» **Required action**
Can you copy out each of the records below character for character, without changing anything?

» **Data for this task**

+---+

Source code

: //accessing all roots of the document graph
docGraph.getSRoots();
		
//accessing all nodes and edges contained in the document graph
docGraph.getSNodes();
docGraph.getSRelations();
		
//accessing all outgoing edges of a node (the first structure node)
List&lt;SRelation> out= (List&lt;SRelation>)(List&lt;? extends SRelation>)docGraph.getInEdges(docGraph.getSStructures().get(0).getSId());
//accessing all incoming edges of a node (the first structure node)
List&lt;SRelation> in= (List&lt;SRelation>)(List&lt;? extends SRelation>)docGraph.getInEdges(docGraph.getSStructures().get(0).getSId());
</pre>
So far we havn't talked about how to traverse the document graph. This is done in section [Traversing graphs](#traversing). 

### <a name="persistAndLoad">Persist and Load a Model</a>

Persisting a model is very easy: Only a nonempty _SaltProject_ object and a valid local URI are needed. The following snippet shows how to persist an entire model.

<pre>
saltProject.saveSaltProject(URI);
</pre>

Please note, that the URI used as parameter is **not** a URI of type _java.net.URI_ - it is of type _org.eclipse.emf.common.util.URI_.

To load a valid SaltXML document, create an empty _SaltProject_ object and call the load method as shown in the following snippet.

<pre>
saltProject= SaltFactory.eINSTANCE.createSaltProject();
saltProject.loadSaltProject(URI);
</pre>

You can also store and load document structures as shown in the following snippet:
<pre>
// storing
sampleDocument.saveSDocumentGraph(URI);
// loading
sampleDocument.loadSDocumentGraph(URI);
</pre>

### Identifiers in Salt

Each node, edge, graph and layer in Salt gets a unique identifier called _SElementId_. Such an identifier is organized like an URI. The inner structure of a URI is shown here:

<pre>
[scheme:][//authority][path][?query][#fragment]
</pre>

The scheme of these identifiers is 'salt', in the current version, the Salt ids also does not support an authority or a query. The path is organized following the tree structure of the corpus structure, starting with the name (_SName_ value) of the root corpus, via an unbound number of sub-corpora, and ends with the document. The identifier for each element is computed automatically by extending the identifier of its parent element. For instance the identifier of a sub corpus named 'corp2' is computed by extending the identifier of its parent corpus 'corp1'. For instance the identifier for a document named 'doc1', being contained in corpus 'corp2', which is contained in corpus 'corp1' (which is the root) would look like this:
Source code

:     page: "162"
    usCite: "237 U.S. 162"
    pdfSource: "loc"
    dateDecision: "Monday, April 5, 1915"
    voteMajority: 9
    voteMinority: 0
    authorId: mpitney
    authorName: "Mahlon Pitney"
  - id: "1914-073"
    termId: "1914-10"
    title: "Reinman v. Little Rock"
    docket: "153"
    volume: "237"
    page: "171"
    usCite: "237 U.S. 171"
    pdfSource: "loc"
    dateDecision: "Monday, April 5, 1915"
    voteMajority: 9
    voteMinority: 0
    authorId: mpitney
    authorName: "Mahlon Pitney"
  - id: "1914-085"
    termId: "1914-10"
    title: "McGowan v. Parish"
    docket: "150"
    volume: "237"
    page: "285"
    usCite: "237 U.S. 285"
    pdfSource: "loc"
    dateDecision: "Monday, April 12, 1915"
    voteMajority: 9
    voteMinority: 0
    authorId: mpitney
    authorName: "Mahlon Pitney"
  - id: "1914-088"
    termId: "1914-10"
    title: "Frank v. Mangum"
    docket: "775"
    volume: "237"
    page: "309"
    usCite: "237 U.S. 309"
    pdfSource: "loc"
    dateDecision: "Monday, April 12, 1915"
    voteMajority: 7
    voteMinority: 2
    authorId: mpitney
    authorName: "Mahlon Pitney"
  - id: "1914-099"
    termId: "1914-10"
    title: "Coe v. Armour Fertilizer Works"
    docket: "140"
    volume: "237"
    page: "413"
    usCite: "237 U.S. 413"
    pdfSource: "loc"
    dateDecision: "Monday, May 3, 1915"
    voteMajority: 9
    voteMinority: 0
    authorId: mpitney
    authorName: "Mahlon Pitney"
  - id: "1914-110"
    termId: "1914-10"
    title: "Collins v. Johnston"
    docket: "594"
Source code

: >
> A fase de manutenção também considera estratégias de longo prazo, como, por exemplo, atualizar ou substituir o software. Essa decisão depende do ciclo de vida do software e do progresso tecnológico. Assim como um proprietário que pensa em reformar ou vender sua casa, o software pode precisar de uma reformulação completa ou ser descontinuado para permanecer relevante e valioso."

+---+

» **Your solution**
Source code

: //accessing all roots of the document graph
docGraph.getSRoots();
		
//accessing all nodes and edges contained in the document graph
docGraph.getSNodes();
docGraph.getSRelations();
		
//accessing all outgoing edges of a node (the first structure node)
List&lt;SRelation> out= (List&lt;SRelation>)(List&lt;? extends SRelation>)docGraph.getInEdges(docGraph.getSStructures().get(0).getSId());
//accessing all incoming edges of a node (the first structure node)
List&lt;SRelation> in= (List&lt;SRelation>)(List&lt;? extends SRelation>)docGraph.getInEdges(docGraph.getSStructures().get(0).getSId());
</pre>
So far we havn't talked about how to traverse the document graph. This is done in section [Traversing graphs](#traversing). 

### <a name="persistAndLoad">Persist and Load a Model</a>

Persisting a model is very easy: Only a nonempty _SaltProject_ object and a valid local URI are needed. The following snippet shows how to persist an entire model.

<pre>
saltProject.saveSaltProject(URI);
</pre>

Please note, that the URI used as parameter is **not** a URI of type _java.net.URI_ - it is of type _org.eclipse.emf.common.util.URI_.

To load a valid SaltXML document, create an empty _SaltProject_ object and call the load method as shown in the following snippet.

<pre>
saltProject= SaltFactory.eINSTANCE.createSaltProject();
saltProject.loadSaltProject(URI);
</pre>

You can also store and load document structures as shown in the following snippet:
<pre>
// storing
sampleDocument.saveSDocumentGraph(URI);
// loading
sampleDocument.loadSDocumentGraph(URI);
</pre>

### Identifiers in Salt

Each node, edge, graph and layer in Salt gets a unique identifier called _SElementId_. Such an identifier is organized like an URI. The inner structure of a URI is shown here:

<pre>
[scheme:][//authority][path][?query][#fragment]
</pre>

The scheme of these identifiers is 'salt', in the current version, the Salt ids also does not support an authority or a query. The path is organized following the tree structure of the corpus structure, starting with the name (_SName_ value) of the root corpus, via an unbound number of sub-corpora, and ends with the document. The identifier for each element is computed automatically by extending the identifier of its parent element. For instance the identifier of a sub corpus named 'corp2' is computed by extending the identifier of its parent corpus 'corp1'. For instance the identifier for a document named 'doc1', being contained in corpus 'corp2', which is contained in corpus 'corp1' (which is the root) would look like this:
Source code

:     page: "162"
    usCite: "237 U.S. 162"
    pdfSource: "loc"
    dateDecision: "Monday, April 5, 1915"
    voteMajority: 9
    voteMinority: 0
    authorId: mpitney
    authorName: "Mahlon Pitney"
  - id: "1914-073"
    termId: "1914-10"
    title: "Reinman v. Little Rock"
    docket: "153"
    volume: "237"
    page: "171"
    usCite: "237 U.S. 171"
    pdfSource: "loc"
    dateDecision: "Monday, April 5, 1915"
    voteMajority: 9
    voteMinority: 0
    authorId: mpitney
    authorName: "Mahlon Pitney"
  - id: "1914-085"
    termId: "1914-10"
    title: "McGowan v. Parish"
    docket: "150"
    volume: "237"
    page: "285"
    usCite: "237 U.S. 285"
    pdfSource: "loc"
    dateDecision: "Monday, April 12, 1915"
    voteMajority: 9
    voteMinority: 0
    authorId: mpitney
    authorName: "Mahlon Pitney"
  - id: "1914-088"
    termId: "1914-10"
    title: "Frank v. Mangum"
    docket: "775"
    volume: "237"
    page: "309"
    usCite: "237 U.S. 309"
    pdfSource: "loc"
    dateDecision: "Monday, April 12, 1915"
    voteMajority: 7
    voteMinority: 2
    authorId: mpitney
    authorName: "Mahlon Pitney"
  - id: "1914-099"
    termId: "1914-10"
    title: "Coe v. Armour Fertilizer Works"
    docket: "140"
    volume: "237"
    page: "413"
    usCite: "237 U.S. 413"
    pdfSource: "loc"
    dateDecision: "Monday, May 3, 1915"
    voteMajority: 9
    voteMinority: 0
    authorId: mpitney
    authorName: "Mahlon Pitney"
  - id: "1914-110"
    termId: "1914-10"
    title: "Collins v. Johnston"
    docket: "594"
Source code

: >
> A fase de manutenção também considera estratégias de longo prazo, como, por exemplo, atualizar ou substituir o software. Essa decisão depende do ciclo de vida do software e do progresso tecnológico. Assim como um proprietário que pensa em reformar ou vender sua casa, o software pode precisar de uma reformulação completa ou ser descontinuado para permanecer relevante e valioso."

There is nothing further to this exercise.